A Tuesday Afternoon at the Galleries
Almost anytime, but particularly when the weather outside starts to get chilly, I'm happy spending an hour or two tucked away inside an art museum. Is it that museums just seem warm? I'm really not sure there's any logic to it. It's cold here though, and today I took an hour out of the afternoon to visit two of the art museums in New Haven.
If you want to get lost in a museum, you will need to hop on the train down to New York and visit the MET - an experience I certainly recommend. But if an hour spent soaking up paintings and sculptures seems like a good study break, there are a couple of galleries to visit within a 5 minute walk of the Law School - not far even on a chilly day - and admission to each is free.
I started off at the Yale University Art Gallery (artgallery.yale.edu), excited to see one of their special exhibitions. (This is the point where I should offer a disclaimer that I'm not much of an expert on art, though I do love wandering around in museums.) My first stop was "First Doubt: Optical Confusion in Modern Photography," an exhibit of photographs from the collection of Allan Chasanoff. The exhibit featured a diverse array of photographers and some arresting images. The photographs contained visual distortions that aimed to challenge the viewer's understanding of what they were seeing. A body that appeared at first glance to be a landscape. A mirrored reflection that on second glance is actually a photograph of two almost identical objects. It was a thoughtful exhibit and thoroughly interesting.
I should also mention the permanent collection of the Yale University Art Gallery includes collections of art from Asia and Africa, an early European collection, and a modern and contemporary art collection, containing works by such artists as Picasso, Warhol, Pollock and Cezanne. The modern and contemporary art collection, my personal favorite, is closed for the month for renovations, so I decided to head across the street to the Yale Center for British Art (ycba.yale.edu).

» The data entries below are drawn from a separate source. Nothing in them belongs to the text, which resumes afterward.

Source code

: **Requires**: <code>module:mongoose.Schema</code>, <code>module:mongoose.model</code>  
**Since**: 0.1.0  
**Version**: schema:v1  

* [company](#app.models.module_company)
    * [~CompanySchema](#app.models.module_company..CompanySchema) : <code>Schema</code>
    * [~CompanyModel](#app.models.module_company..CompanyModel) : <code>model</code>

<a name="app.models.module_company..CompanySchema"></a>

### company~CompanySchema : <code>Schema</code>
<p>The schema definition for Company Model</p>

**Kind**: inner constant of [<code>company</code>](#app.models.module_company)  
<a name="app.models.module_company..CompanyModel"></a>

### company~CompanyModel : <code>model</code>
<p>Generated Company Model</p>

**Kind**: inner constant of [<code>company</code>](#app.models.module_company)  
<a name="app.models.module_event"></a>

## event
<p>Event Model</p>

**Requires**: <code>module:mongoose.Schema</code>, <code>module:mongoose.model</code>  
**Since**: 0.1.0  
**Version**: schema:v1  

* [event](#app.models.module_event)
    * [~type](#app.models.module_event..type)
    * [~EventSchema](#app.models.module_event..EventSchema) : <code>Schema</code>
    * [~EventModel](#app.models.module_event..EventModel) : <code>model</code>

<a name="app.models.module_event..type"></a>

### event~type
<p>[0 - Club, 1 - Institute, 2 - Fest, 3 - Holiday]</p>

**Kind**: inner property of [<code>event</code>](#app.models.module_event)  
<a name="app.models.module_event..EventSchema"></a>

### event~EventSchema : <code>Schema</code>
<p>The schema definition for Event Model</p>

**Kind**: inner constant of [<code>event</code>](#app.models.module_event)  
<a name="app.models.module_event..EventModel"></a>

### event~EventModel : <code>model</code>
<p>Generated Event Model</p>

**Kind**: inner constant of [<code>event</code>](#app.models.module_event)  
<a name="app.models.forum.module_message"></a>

I am drawn to the Yale Center for British Art, in large part, for the building itself. It is a modern building that captures the light with expansive windows, grey stone pillars and light pine walls. The gallery rooms are lined with internal windows looking down onto the floors below. It is really a lovely place to wander around.
The Yale Center for British Art contains the largest and most comprehensive collection of British art outside of the United Kingdom. On the top floor you can view a collection of British art before 1850, from the traditional portraits of men in white wigs and women in oversized gowns, to some stunning landscapes and beautiful old ships. The second floor houses British art from 1850- present, including a striking self-portrait of Vanessa Bell. The Center offers tours and lectures on select days, as well as concerts on Thursday evenings. I haven't made it to one of their concerts yet, but it sounds to me like a perfect way to spend an hour.